不容易被曝光。明朝露水降得更大,人死了又回來。
“擦幹葉子上的露珠是多麽容易啊!露水雖然今天幹了,但明天早上就會落在葉子上。而生命是突然的,壹旦死去,就再也不會醒來。”
蒿草是靈魂集中的地方,聖人和無知者的人註定要死,靈魂就在蒿草裏。上帝對人類生命的提醒之死是多麽緊迫,人的生命不能長久,容不得壹點茍延殘喘。
“阿爾特米西亞是壹個靈魂生活在緊密社區的地方。無論智者還是愚者,都難免壹死,靈魂屬於蒿。掌管死亡的神催促人的生命是多麽迫切。人的壹生都不能長久,更不能停留壹點。”
在這兩首詩中,古人面對死亡時,恐懼和悲傷的情緒表露無遺。想想那畫面,植物葉脈上的露珠悄悄滑落,死後孤獨的靈魂慢慢飄進蒿裏,壹種無助感瞬間彌漫全身。這種感覺古今應該都壹樣。
這種面對未知的無力感,讓古代大多數宗教都在自己的思想體系中構建了壹個“另壹個世界”。無論是極樂凈土還是世外桃源,人們都需要這些世界的慰藉來平復對死亡的恐懼。

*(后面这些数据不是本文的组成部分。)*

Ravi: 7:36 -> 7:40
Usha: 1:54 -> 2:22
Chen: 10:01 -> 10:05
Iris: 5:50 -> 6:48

對於沒有其他世界的儒家來說,還有壹個虛擬的道德世界,比如“舍身為仁”、“舍身為義”、“聽道而死於夕”。這些名言都告訴我們死亡的壹些道德價值。儒家本來就是壹個“享受人生”、追求當代事跡的思想體系。雖然孔子當年壹直在回避死亡的話題,但所謂“不知生,何以知死?”但是,也給出了“殺了自己才是人”的答案。出於仁義道德,死亡並不可怕,這也是在消解人們面對死亡的恐懼。
以陶淵明的《準挽歌三》作為結束語,最後兩句真的不錯:
雜草無邊,白楊沙沙。
九月中旬,嚴霜把我送出了遠郊。四周無人居住,高墳雕零【jiāo yáo,巍峨】。馬啼向天,風自抑郁。幽室壹關,不在千年。壹千年後,智者無能為力。總是把人送走,又回到自己的家園。親人或悲,別人也唱過。
死法是什麽?我在同壹座山上。
“死法是什麽?”這是古人在面對死亡這個問題時給出的最美的答案。